MY MEMORIES OF long-dead dotcoms are of data centres bustling with young people: gurus, geeks and gnomes with the uncanny ability to mind-meld with a computer. Many of them lacked college degrees, some even high school diplomas. But from this dormant piece of economic history a new corporate security threat is rising — and it won't be detected by a firewall or fancy intrusion detection system.
In the high-flying '90s, employment was a cinch for these kids — it was a seller's market. But the tech sector has lost more than 560,000 jobs since 2001, according to the American Electronics Association. Credentials are the differentiator in a buyer's market. The brilliant young turks who apply for jobs without formal training — offering only an instinctive knowledge of computers — won't get hired as systems administrators and security experts. Perhaps they'll end up as clerical workers or night-shift operators in a call centre. The explosion, however, will come when the flame of their resentment at being underemployed is catalysed by their boredom.

» LISTED RECORDS:
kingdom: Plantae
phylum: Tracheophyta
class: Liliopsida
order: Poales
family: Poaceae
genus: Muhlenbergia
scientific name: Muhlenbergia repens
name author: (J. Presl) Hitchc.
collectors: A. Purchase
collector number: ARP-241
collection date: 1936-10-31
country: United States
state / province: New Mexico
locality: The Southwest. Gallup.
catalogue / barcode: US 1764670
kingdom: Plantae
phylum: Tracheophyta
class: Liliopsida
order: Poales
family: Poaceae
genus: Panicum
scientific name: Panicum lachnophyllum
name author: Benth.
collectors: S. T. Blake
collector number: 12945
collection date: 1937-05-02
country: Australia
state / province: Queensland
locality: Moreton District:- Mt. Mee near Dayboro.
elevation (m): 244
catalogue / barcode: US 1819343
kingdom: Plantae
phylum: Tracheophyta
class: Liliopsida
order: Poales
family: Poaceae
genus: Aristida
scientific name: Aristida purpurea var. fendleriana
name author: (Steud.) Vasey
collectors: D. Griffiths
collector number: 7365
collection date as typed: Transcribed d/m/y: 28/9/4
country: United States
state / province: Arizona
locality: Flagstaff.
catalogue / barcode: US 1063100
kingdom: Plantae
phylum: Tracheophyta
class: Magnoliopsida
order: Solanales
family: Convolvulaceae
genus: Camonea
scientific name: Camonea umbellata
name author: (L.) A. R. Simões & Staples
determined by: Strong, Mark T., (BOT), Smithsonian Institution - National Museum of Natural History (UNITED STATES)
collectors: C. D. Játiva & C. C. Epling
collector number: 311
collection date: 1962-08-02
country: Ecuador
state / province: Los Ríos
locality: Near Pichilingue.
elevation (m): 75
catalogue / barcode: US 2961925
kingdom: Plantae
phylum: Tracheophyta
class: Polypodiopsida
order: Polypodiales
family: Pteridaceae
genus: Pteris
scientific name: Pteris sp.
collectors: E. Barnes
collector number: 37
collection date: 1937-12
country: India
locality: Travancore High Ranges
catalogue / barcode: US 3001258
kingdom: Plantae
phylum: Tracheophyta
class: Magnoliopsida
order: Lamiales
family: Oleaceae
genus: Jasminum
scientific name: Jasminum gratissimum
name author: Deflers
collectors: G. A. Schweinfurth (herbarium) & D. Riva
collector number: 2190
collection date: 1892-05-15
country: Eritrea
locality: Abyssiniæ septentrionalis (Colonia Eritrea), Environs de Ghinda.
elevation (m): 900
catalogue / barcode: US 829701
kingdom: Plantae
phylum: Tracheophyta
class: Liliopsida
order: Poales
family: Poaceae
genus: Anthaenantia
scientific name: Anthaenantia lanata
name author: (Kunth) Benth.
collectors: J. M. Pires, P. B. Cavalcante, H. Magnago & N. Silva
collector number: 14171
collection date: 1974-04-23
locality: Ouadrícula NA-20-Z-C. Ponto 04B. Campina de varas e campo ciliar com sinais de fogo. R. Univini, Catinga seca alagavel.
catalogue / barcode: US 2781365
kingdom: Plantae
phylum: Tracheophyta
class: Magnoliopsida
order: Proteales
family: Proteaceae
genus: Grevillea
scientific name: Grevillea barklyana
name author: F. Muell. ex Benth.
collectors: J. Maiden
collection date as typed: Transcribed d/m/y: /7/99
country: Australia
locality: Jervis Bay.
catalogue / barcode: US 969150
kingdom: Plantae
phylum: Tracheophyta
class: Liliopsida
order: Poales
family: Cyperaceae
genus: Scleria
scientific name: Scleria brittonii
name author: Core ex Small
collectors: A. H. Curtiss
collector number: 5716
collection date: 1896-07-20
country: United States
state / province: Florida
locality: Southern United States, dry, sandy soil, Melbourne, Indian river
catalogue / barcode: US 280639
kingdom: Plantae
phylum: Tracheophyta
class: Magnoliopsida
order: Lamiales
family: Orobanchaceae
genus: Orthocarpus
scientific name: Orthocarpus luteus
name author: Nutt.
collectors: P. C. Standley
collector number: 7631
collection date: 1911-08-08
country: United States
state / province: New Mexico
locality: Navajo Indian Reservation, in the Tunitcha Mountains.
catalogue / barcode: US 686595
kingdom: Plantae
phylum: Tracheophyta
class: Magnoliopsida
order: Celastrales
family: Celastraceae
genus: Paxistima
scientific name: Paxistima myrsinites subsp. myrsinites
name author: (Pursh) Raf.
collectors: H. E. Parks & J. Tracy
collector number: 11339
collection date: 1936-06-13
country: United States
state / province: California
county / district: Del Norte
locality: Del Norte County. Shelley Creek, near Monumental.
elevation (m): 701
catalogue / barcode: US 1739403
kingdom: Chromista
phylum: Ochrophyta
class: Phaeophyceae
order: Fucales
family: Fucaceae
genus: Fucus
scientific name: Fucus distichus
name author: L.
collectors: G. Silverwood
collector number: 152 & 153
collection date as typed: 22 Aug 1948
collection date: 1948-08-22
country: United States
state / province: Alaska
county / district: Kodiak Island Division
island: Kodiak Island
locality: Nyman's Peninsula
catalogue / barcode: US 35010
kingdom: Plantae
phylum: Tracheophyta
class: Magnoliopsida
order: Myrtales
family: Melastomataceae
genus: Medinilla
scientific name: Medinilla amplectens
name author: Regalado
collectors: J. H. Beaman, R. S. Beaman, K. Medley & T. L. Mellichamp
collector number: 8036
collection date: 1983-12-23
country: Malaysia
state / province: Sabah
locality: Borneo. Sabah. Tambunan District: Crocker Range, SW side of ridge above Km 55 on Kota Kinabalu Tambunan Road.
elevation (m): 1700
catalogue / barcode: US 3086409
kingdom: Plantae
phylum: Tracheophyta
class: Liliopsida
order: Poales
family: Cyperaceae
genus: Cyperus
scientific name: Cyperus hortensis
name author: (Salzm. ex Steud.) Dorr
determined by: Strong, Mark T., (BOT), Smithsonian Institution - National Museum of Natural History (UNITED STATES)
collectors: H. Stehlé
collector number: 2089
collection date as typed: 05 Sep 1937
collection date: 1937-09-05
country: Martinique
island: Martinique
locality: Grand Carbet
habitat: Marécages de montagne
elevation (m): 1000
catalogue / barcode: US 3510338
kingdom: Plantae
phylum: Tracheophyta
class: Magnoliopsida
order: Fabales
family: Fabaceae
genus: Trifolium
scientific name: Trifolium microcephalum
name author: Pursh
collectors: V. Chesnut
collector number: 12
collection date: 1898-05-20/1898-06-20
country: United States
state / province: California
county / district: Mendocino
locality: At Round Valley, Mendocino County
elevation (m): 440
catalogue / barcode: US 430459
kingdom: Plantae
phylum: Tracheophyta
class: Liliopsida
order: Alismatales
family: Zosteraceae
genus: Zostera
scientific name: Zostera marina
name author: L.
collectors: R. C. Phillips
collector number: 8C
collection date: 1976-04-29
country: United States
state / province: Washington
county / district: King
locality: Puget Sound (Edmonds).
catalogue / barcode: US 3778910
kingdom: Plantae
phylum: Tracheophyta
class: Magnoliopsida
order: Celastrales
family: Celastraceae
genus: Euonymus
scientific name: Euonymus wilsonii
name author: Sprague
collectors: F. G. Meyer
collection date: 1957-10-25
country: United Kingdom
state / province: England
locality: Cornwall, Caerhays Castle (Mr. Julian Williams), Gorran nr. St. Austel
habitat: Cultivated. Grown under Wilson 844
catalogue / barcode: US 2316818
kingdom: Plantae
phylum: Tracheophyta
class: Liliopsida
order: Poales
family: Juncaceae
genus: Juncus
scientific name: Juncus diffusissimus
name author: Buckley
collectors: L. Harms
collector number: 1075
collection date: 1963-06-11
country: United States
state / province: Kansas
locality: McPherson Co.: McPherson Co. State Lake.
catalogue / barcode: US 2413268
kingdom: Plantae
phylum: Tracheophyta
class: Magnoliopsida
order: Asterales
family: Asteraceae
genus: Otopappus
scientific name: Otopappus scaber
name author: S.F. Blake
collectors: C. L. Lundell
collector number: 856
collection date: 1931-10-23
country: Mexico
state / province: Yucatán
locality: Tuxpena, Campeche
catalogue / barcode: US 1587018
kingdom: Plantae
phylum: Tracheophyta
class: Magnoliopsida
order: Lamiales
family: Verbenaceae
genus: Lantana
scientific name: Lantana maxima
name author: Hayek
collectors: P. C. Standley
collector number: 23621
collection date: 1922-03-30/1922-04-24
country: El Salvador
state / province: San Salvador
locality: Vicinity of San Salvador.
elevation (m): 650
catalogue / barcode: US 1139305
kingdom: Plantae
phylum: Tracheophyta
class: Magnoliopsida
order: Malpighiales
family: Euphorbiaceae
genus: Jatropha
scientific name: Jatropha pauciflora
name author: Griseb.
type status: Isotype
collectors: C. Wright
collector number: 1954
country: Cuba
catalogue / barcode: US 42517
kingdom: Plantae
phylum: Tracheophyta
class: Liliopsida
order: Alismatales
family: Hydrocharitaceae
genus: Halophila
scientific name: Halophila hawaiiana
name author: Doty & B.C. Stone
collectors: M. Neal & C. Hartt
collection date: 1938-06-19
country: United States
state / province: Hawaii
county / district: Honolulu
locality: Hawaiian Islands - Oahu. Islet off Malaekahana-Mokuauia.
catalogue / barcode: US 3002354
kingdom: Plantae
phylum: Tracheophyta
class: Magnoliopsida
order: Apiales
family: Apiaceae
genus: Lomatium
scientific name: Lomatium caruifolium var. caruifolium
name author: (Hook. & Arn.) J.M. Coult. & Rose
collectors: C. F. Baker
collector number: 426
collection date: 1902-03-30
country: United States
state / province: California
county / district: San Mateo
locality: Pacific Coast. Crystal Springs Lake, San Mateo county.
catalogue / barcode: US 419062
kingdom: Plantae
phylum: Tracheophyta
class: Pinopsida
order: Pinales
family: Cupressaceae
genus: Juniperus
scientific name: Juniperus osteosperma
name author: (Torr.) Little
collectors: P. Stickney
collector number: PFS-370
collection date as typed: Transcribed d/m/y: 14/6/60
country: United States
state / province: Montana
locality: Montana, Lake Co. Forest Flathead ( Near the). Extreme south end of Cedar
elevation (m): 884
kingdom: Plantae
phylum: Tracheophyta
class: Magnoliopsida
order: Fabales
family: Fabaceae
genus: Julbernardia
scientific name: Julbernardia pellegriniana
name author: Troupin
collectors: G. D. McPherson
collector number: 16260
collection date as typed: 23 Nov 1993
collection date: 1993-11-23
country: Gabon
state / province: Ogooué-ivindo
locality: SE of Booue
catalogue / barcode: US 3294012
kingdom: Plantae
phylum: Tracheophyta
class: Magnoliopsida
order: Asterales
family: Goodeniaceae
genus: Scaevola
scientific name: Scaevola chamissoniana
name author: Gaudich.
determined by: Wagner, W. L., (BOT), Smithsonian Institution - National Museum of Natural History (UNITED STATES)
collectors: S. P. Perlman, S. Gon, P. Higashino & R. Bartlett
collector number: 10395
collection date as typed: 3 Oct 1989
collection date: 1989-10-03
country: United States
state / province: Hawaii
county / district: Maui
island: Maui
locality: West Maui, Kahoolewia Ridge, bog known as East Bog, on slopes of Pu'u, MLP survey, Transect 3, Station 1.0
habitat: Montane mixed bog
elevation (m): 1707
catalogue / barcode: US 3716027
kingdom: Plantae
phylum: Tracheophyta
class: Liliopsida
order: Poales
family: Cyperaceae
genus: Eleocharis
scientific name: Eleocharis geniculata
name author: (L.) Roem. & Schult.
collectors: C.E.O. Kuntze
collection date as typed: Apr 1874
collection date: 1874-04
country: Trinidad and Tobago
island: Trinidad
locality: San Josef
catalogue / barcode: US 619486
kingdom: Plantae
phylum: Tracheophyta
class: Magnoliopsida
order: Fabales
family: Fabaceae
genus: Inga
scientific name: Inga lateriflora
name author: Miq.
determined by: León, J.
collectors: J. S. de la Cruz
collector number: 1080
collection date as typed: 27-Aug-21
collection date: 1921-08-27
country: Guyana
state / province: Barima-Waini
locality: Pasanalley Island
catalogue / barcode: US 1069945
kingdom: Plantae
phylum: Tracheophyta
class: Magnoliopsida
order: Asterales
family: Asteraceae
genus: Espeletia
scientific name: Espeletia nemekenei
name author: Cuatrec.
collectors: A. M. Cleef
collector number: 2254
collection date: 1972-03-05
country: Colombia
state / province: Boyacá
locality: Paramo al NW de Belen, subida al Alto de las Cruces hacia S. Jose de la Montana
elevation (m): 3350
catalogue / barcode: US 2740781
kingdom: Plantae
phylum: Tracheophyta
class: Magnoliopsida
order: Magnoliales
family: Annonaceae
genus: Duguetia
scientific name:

» TASK SET:
a. Decide whether each statement agrees with the passage on former dotcom workers, answering yes or no and quoting the deciding words: (i) the American Electronics Association reports that the tech sector has lost more than 560,000 jobs since 2001; (ii) the new threat will be caught by an intrusion detection system; (iii) in the '90s these young people struggled to find employment.
b. Write what comes next in the passage on former dotcom workers, picking up after its final sentence.

» RESPONSES TO THE TASKS:
a.
(i) Yes: "the tech sector has lost more than 560,000 jobs since 2001, according to the American Electronics Association"
(ii) No: "it won't be detected by a firewall or fancy intrusion detection system"
(iii) No: "employment was a cinch for these kids — it was a seller's market"

b.
In the past, geeks tolerated menial jobs because they had reasonable expectations of transfer or promotion in periods of rabid corporate hiring. In today's wispy labour market, they'll take the position because they have to eat, but prospects of upward mobility have been drastically cut by their lack of formal education.
As it becomes harder for hackers to earn a good living and long-term employment hopes fade, less traditional revenue opportunities such as corporate espionage or even sabotage may look more tempting.
Awareness of this situation helps mitigate the risk. Other preventative hiring measures include background checks for anyone with network access, and outside scrutiny of administrative routines to expose security "blind spots." For instance, internal procedures often assume that nontechies won't know how to boot from a floppy, run a packet sniffer or trap keystrokes to look for passwords.
Consider adding antihacking rules to existing acceptable use policies. Remove ambiguities and clearly state grounds for termination — regardless of motivation or damage. This list should be unique to the company but should include universal prohibitions like using someone's log-on or hooking up external storage devices such as USB drives.
Be liberal with these permissions, however, because it's a great way to sniff out trouble. Detect intruders by leaving some bait lying around such as network files with important sounding names. Another good way to tell if you're being probed is to create a restricted user account with an easily cracked password.
Cartographers add fake towns to their maps to tell if they've been plagiarised. I've done something similar with databases by adding a few fake records at the beginning, middle and end.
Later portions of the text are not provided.